Stop believing a corporation’s marketing about what your child should be eating and when. Ignore your doctor when they tell you can start feeding your child solid food before they're six months old--especially if your baby is less than four months. Your doctor is probably old and doesn't know better. You know better. You know your baby. And your baby is smart. Your baby will reach over, grab food, and start eating it when she's ready to start eating solid food. Open a banana, not a jar.


Thank you Azucar for posting on my blog, and for being my biggest breast feeding support via Twitter. She is my go-to for my questions!

7 comments:

Sam Jo said...

Awesome info! I ont even have little ones yet and it's got me thinking! Thanks!

Vanessa said...

I STILL remember when I was a nanny out in Boston I worked for these two ladies...they kind of "shared" me.

Anyways they were SO STRESSED that their baby was not sleeping through the night at 2 1/2 months that their doctor told them to go ahead and start giving them rice cereal.

Of course the job of giving the screaming could not even sit up in the highchair baby his rice cereal fell on me...cause it wasn't fun for them to do. It was HORRIBLE. I couldn't and wouldn't do it. I told them that I just wasn't good with feeding babies so they ended up going back to doing it themselves.

But the whole time I was thinking boy this does not seem right...this does not seem natural!

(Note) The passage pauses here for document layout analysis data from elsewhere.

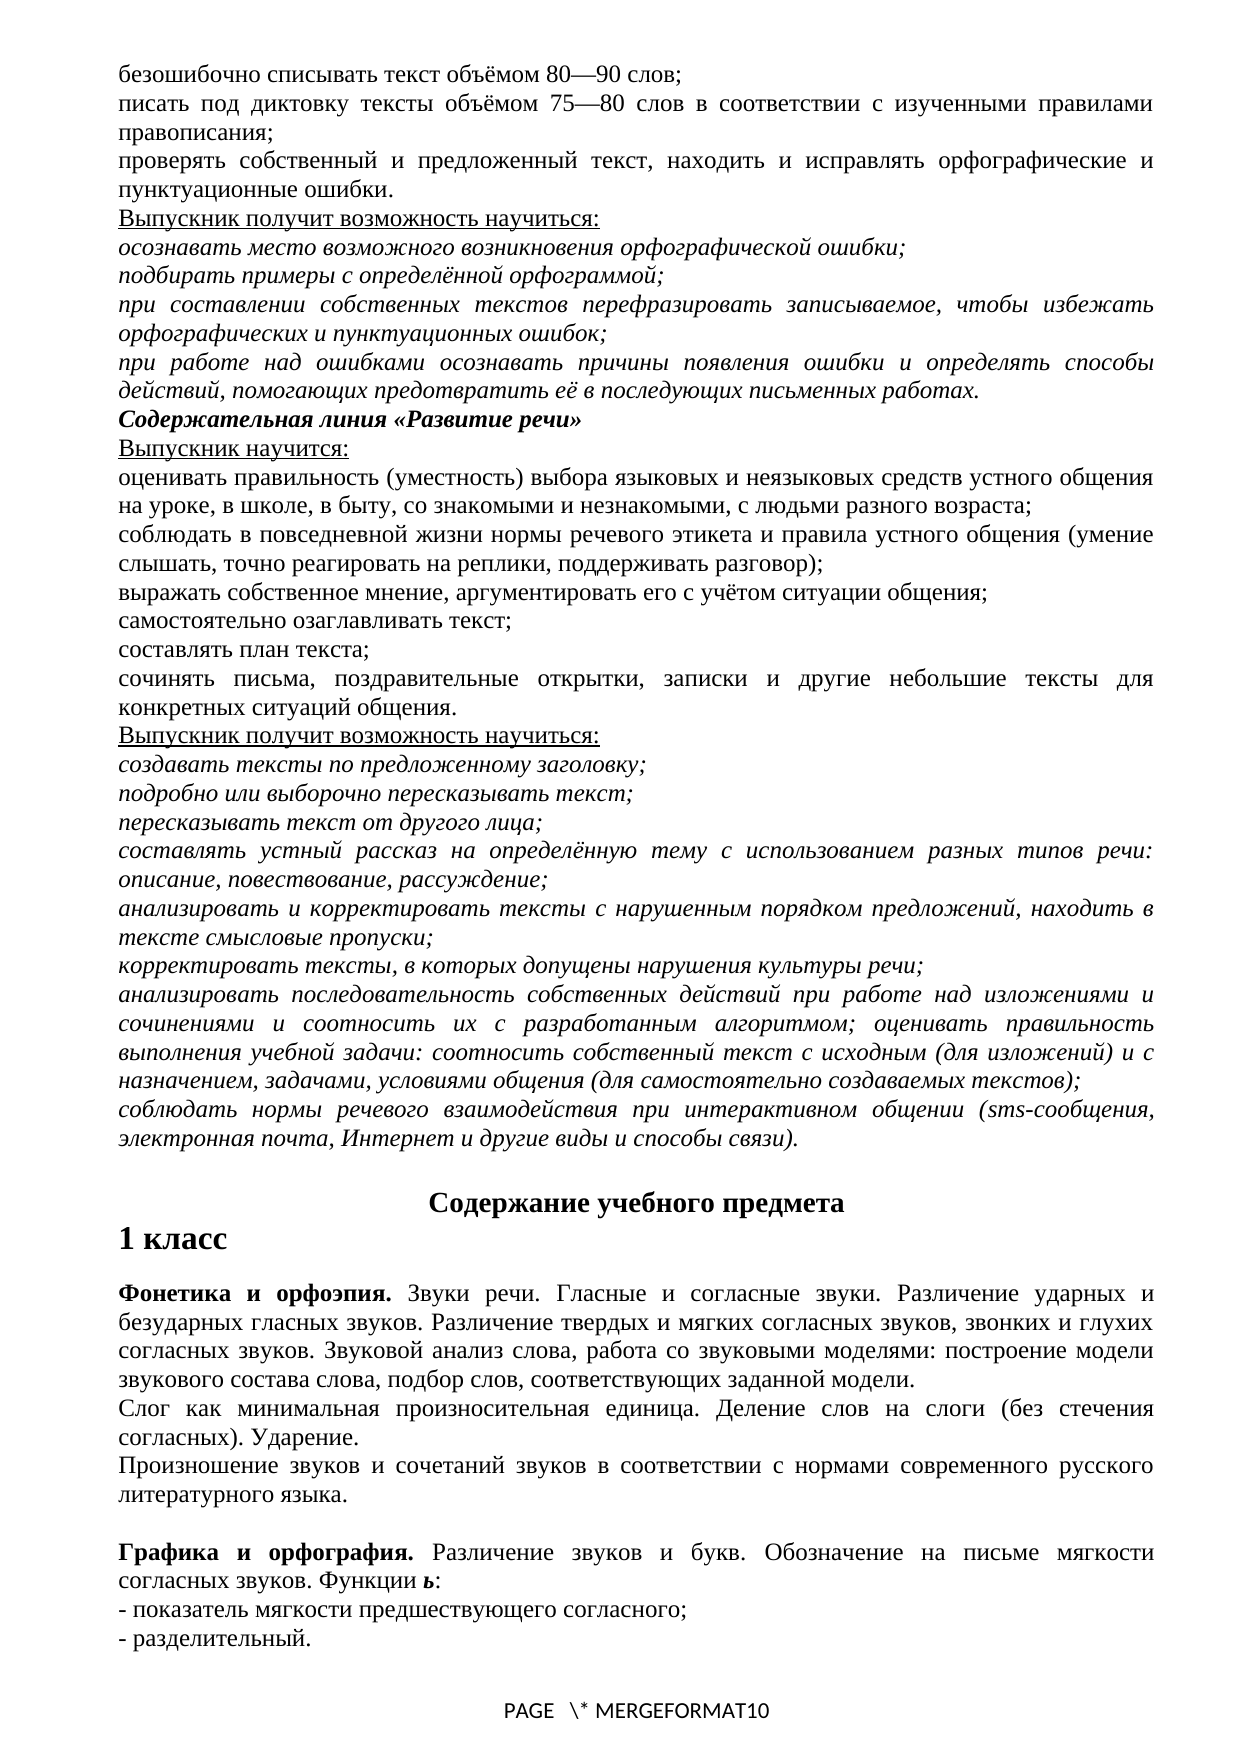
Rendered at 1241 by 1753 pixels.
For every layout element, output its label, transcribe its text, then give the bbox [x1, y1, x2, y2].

text выражать собственное мнение, аргументировать его с учётом ситуации общения; [118, 577, 1155, 605]
text подробно или выборочно пересказывать текст; [118, 778, 1155, 807]
text сочинять письма, поздравительные открытки, записки и другие небольшие тексты для конкретных ситуаций общения. [118, 663, 1155, 720]
text писать под диктовку тексты объёмом 75—80 слов в соответствии с изученными правилами правописания; [118, 88, 1155, 145]
text Графика и орфография. Различение звуков и букв. Обозначение на письме мягкости согласных звуков. Функции ь: [118, 1537, 1155, 1594]
text Фонетика и орфоэпия. Звуки речи. Гласные и согласные звуки. Различение ударных и безударных гласных звуков. Различение твердых и мягких согласных звуков, звонких и глухих согласных звуков. Звуковой анализ слова, работа со звуковыми моделями: построение модели звукового состава слова, подбор слов, соответствующих заданной модели. [118, 1278, 1155, 1393]
text Произношение звуков и сочетаний звуков в соответствии с нормами современного русского литературного языка. [118, 1450, 1155, 1508]
text - разделительный. [118, 1623, 1155, 1652]
text соблюдать нормы речевого взаимодействия при интерактивном общении (sms-сообщения, электронная почта, Интернет и другие виды и способы связи). [118, 1094, 1155, 1152]
text осознавать место возможного возникновения орфографической ошибки; [118, 232, 1155, 260]
text при работе над ошибками осознавать причины появления ошибки и определять способы действий, помогающих предотвратить её в последующих письменных работах. [118, 347, 1155, 404]
text Содержание учебного предмета [118, 1185, 1155, 1219]
text безошибочно списывать текст объёмом 80—90 слов; [118, 59, 1155, 88]
text Выпускник получит возможность научиться: [118, 720, 1155, 749]
text Выпускник научится: [118, 433, 1155, 462]
text самостоятельно озаглавливать текст; [118, 605, 1155, 634]
text подбирать примеры с определённой орфограммой; [118, 260, 1155, 289]
text Содержательная линия «Развитие речи» [118, 404, 1155, 433]
text Выпускник получит возможность научиться: [118, 203, 1155, 232]
text составлять устный рассказ на определённую тему с использованием разных типов речи: описание, повествование, рассуждение; [118, 835, 1155, 893]
text соблюдать в повседневной жизни нормы речевого этикета и правила устного общения (умение слышать, точно реагировать на реплики, поддерживать разговор); [118, 519, 1155, 577]
text корректировать тексты, в которых допущены нарушения культуры речи; [118, 950, 1155, 979]
text оценивать правильность (уместность) выбора языковых и неязыковых средств устного общения на уроке, в школе, в быту, со знакомыми и незнакомыми, с людьми разного возраста; [118, 462, 1155, 519]
text анализировать последовательность собственных действий при работе над изложениями и сочинениями и соотносить их с разработанным алгоритмом; оценивать правильность выполнения учебной задачи: соотносить собственный текст с исходным (для изложений) и с назначением, задачами, условиями общения (для самостоятельно создаваемых текстов); [118, 979, 1155, 1094]
text при составлении собственных текстов перефразировать записываемое, чтобы избежать орфографических и пунктуационных ошибок; [118, 289, 1155, 347]
text создавать тексты по предложенному заголовку; [118, 749, 1155, 778]
text Слог как минимальная произносительная единица. Деление слов на слоги (без стечения согласных). Ударение. [118, 1393, 1155, 1450]
text анализировать и корректировать тексты с нарушенным порядком предложений, находить в тексте смысловые пропуски; [118, 893, 1155, 950]
text - показатель мягкости предшествующего согласного; [118, 1594, 1155, 1623]
text проверять собственный и предложенный текст, находить и исправлять орфографические и пунктуационные ошибки. [118, 145, 1155, 203]
text составлять план текста; [118, 634, 1155, 663]
text пересказывать текст от другого лица; [118, 807, 1155, 835]
text 1 класс [118, 1219, 1155, 1257]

Neither of my girls liked the stuff (rice cereal) so I gave up after one try. Even the whole grain and organic stuff they hated. Fine with me, I am glad I could let it go and not force it on them.

-vanessa inevergrewup.net

Carina said...

It's bizarre. And a DOCTOR telling them to start rice cereal to get baby to sleep though the night? Despite that babies that age have a biological need to eat frequently, even at night? Despite that rice cereal that early predisposes a child to a life time of allergies? Despite introduction of solids too early causes long term harm?

Yes. By all means.

Unknown said...

I was told to do the same thing with Van. Crazy, right??!! She hated it, and it never "worked"!

Pam Baumeister said...

I never had a doctor tell me to give my baby food...but, I did have a doctor tell me that my baby needed to have formula because she wasn't gaining weight fast enough. Luckily I listened to my instincts and just kept nursing her. Now I realize my babies are just smaller than average until they're about two. Breastfeeding is best and mommy instincts are always right. Great post, Carina!

Carina said...

p.s. that's my baby eating salmon and veggies with brown rice :)

dust and kam said...

Great ideas to think about. Thinking about making a few changes. :) thank you!